Data to use section start

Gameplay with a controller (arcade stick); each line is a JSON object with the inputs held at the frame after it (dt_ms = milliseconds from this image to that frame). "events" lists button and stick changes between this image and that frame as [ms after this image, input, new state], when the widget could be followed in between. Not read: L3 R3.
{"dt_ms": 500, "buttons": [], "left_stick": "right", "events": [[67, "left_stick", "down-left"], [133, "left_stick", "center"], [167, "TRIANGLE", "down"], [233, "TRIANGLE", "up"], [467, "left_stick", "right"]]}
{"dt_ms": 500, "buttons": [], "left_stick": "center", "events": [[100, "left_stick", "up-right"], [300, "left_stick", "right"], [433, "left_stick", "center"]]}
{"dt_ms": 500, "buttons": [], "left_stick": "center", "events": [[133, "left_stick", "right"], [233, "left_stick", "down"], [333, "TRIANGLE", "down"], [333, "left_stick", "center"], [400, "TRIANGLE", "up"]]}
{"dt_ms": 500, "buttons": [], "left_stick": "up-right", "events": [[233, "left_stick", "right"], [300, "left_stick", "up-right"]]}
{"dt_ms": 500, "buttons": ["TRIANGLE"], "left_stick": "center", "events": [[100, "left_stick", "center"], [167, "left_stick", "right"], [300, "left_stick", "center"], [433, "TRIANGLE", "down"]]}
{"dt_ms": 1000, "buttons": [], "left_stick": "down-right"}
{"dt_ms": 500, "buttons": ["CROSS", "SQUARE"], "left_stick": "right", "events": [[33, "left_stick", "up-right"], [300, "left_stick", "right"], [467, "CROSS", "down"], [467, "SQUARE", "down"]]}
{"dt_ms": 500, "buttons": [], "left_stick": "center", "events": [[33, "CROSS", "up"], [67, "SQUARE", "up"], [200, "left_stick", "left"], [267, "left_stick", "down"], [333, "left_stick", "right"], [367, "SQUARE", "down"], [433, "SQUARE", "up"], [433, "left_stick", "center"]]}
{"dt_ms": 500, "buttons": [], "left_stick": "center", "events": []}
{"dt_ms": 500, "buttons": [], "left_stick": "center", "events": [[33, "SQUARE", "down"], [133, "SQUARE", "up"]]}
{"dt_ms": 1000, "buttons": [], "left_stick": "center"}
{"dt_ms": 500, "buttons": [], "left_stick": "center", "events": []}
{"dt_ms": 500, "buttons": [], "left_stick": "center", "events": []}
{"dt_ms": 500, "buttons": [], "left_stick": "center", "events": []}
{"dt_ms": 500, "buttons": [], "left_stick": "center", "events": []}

Data to use section end

> [Work item]: The exact wording of every entry above should be written out again.

> [Solution]:
Gameplay with a controller (arcade stick); each line is a JSON object with the inputs held at the frame after it (dt_ms = milliseconds from this image to that frame). "events" lists button and stick changes between this image and that frame as [ms after this image, input, new state], when the widget could be followed in between. Not read: L3 R3.
{"dt_ms": 500, "buttons": [], "left_stick": "right", "events": [[67, "left_stick", "down-left"], [133, "left_stick", "center"], [167, "TRIANGLE", "down"], [233, "TRIANGLE", "up"], [467, "left_stick", "right"]]}
{"dt_ms": 500, "buttons": [], "left_stick": "center", "events": [[100, "left_stick", "up-right"], [300, "left_stick", "right"], [433, "left_stick", "center"]]}
{"dt_ms": 500, "buttons": [], "left_stick": "center", "events": [[133, "left_stick", "right"], [233, "left_stick", "down"], [333, "TRIANGLE", "down"], [333, "left_stick", "center"], [400, "TRIANGLE", "up"]]}
{"dt_ms": 500, "buttons": [], "left_stick": "up-right", "events": [[233, "left_stick", "right"], [300, "left_stick", "up-right"]]}
{"dt_ms": 500, "buttons": ["TRIANGLE"], "left_stick": "center", "events": [[100, "left_stick", "center"], [167, "left_stick", "right"], [300, "left_stick", "center"], [433, "TRIANGLE", "down"]]}
{"dt_ms": 1000, "buttons": [], "left_stick": "down-right"}
{"dt_ms": 500, "buttons": ["CROSS", "SQUARE"], "left_stick": "right", "events": [[33, "left_stick", "up-right"], [300, "left_stick", "right"], [467, "CROSS", "down"], [467, "SQUARE", "down"]]}
{"dt_ms": 500, "buttons": [], "left_stick": "center", "events": [[33, "CROSS", "up"], [67, "SQUARE", "up"], [200, "left_stick", "left"], [267, "left_stick", "down"], [333, "left_stick", "right"], [367, "SQUARE", "down"], [433, "SQUARE", "up"], [433, "left_stick", "center"]]}
{"dt_ms": 500, "buttons": [], "left_stick": "center", "events": []}
{"dt_ms": 500, "buttons": [], "left_stick": "center", "events": [[33, "SQUARE", "down"], [133, "SQUARE", "up"]]}
{"dt_ms": 1000, "buttons": [], "left_stick": "center"}
{"dt_ms": 500, "buttons": [], "left_stick": "center", "events": []}
{"dt_ms": 500, "buttons": [], "left_stick": "center", "events": []}
{"dt_ms": 500, "buttons": [], "left_stick": "center", "events": []}
{"dt_ms": 500, "buttons": [], "left_stick": "center", "events": []}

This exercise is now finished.